**原文**
______________________________
常见肿瘤靶区勾画指引2011 版(仅供参考)脑胶质瘤1、体位固定:仰卧位,三框面罩固定。
2、CT 扫描范围:头顶到 C2 下缘,层厚 3mm。
3、靶区勾画3.1CTV1 定义为 GTV 及其周围潜在的浸润组织或亚临床病灶。
在 MRI 图像上,CTV1 应完全包括肿瘤周围的水肿区(T2 或 FLAIR 异常高信号),通常在 GTV 外加 1~ 2cm(对低分级)或 2~3cm(对高分级)边缘。
原发性淋巴瘤、生殖细胞瘤(局限型)、颅内转移瘤,其 CTV 为全脑;髓母细胞瘤、松果体母细胞瘤、生殖细胞瘤(播散型)、间变型室管膜瘤以及白血病,其 CTV 为全脑全脊髓。
______________________________
提取的记录:
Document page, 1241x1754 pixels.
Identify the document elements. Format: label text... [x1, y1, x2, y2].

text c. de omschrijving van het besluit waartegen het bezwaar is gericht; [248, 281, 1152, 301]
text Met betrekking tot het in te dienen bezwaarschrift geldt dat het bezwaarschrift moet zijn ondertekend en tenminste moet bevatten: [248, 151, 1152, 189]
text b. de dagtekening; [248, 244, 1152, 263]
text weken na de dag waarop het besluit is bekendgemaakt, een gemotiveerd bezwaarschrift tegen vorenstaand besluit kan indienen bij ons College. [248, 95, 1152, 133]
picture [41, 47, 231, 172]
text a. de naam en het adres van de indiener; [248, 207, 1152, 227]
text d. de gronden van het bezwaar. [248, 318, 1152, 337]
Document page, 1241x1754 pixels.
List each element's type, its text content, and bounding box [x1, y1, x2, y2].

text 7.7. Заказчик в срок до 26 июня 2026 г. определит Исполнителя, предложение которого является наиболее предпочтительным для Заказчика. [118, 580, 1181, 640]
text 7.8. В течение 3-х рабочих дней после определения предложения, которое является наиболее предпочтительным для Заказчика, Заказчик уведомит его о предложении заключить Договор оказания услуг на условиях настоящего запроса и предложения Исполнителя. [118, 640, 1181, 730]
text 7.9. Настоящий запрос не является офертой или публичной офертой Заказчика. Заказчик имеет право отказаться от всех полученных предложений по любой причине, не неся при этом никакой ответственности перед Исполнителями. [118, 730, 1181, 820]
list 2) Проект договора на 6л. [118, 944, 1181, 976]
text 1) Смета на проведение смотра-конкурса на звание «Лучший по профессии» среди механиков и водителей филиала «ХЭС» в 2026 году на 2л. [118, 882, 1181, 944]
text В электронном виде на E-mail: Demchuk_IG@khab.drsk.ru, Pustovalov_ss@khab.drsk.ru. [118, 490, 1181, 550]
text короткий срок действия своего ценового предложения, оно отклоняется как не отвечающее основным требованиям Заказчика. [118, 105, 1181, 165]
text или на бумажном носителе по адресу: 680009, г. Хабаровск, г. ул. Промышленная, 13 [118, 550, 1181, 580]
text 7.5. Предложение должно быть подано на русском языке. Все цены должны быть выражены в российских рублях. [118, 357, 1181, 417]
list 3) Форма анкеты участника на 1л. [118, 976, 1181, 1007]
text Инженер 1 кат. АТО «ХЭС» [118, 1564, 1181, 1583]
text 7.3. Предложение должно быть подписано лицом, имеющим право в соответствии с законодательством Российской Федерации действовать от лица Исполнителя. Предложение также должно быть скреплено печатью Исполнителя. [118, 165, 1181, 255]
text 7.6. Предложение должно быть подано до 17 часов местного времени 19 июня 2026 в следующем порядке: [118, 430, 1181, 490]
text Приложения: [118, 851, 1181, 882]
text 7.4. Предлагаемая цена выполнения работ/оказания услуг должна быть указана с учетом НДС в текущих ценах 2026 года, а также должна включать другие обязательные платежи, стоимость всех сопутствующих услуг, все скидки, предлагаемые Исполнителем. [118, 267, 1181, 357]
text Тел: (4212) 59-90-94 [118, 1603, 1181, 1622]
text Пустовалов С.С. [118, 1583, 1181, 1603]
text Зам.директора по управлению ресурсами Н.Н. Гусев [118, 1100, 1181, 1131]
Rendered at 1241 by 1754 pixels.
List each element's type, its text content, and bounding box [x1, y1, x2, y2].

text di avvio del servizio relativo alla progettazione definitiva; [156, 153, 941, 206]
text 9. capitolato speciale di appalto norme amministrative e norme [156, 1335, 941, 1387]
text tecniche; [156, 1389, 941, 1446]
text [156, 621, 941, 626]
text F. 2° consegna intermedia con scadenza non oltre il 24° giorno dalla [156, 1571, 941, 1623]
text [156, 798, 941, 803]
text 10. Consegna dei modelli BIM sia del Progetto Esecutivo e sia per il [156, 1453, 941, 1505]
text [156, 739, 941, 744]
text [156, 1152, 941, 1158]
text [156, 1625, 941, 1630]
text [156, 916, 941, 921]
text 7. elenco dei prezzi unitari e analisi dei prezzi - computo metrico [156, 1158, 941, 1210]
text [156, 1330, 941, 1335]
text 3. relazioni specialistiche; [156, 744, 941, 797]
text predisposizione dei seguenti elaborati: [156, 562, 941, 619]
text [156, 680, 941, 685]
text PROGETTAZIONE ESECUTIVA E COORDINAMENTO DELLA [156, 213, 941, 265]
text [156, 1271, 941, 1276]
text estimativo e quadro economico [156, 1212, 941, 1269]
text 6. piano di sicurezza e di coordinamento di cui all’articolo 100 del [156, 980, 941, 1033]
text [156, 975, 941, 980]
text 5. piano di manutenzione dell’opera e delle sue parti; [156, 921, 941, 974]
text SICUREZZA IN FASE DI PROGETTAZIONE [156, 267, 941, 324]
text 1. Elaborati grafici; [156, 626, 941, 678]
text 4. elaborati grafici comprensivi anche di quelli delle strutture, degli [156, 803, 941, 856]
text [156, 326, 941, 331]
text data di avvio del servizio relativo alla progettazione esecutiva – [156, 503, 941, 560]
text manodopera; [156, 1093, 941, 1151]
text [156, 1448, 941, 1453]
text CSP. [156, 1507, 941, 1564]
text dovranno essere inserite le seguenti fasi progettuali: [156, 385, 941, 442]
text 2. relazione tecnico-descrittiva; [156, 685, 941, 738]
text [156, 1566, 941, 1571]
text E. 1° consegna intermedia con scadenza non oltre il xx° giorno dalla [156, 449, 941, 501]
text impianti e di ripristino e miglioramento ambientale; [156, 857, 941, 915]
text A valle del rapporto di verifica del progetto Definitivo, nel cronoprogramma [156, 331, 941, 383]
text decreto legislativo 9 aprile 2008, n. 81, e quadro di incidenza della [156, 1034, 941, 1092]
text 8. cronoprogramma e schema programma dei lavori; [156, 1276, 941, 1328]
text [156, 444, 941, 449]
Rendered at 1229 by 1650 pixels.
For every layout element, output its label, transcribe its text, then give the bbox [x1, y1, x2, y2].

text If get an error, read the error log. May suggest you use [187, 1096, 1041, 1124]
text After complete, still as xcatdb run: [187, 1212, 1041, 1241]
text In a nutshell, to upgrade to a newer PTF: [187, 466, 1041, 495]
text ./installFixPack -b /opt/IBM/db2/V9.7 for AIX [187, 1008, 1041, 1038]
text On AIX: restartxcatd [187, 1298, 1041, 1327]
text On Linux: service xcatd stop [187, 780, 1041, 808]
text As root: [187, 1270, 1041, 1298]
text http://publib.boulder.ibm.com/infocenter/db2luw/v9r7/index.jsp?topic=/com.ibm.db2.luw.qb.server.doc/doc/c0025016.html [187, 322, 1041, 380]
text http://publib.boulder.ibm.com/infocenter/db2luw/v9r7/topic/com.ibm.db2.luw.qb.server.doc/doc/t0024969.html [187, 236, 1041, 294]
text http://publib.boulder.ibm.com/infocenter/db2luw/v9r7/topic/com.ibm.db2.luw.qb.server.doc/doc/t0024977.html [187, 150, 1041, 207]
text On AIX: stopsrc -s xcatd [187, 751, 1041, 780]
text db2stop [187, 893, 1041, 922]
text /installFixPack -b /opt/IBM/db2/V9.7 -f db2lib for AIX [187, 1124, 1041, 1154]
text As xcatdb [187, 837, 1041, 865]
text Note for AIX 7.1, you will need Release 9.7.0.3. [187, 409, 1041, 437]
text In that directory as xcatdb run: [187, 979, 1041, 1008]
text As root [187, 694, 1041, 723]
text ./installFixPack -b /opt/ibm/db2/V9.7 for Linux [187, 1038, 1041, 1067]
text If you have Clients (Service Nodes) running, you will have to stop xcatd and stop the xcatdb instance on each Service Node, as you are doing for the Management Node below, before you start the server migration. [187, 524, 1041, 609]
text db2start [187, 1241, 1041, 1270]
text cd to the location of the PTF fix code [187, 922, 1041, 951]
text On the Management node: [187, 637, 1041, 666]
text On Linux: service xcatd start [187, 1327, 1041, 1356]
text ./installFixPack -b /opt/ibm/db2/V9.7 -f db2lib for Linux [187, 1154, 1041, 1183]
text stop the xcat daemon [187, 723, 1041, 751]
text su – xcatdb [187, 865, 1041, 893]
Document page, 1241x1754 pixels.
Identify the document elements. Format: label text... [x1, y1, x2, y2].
______________________________
**练习要求**
(1) 这段脑胶质瘤靶区勾画指引主要讲了什么?请用两句话概括。
(2) 按这段脑胶质瘤靶区勾画指引,哪些疾病的CTV为全脑全脊髓?请全部列出。
上述数据与这段脑胶质瘤靶区勾画指引无关。

**作答结果**
(1) 这段脑胶质瘤靶区勾画指引规定采用仰卧位、三框面罩固定,CT扫描范围为头顶到C2下缘,层厚3mm。CTV1定义为GTV及其周围潜在的浸润组织或亚临床病灶,应完全包括MRI上的水肿区,通常在GTV外加1~2cm(低分级)或2~3cm(高分级)边缘;原发性淋巴瘤、局限型生殖细胞瘤和颅内转移瘤的CTV为全脑,髓母细胞瘤等的CTV则为全脑全脊髓。

(2)
- 髓母细胞瘤
- 松果体母细胞瘤
- 生殖细胞瘤(播散型)
- 间变型室管膜瘤
- 白血病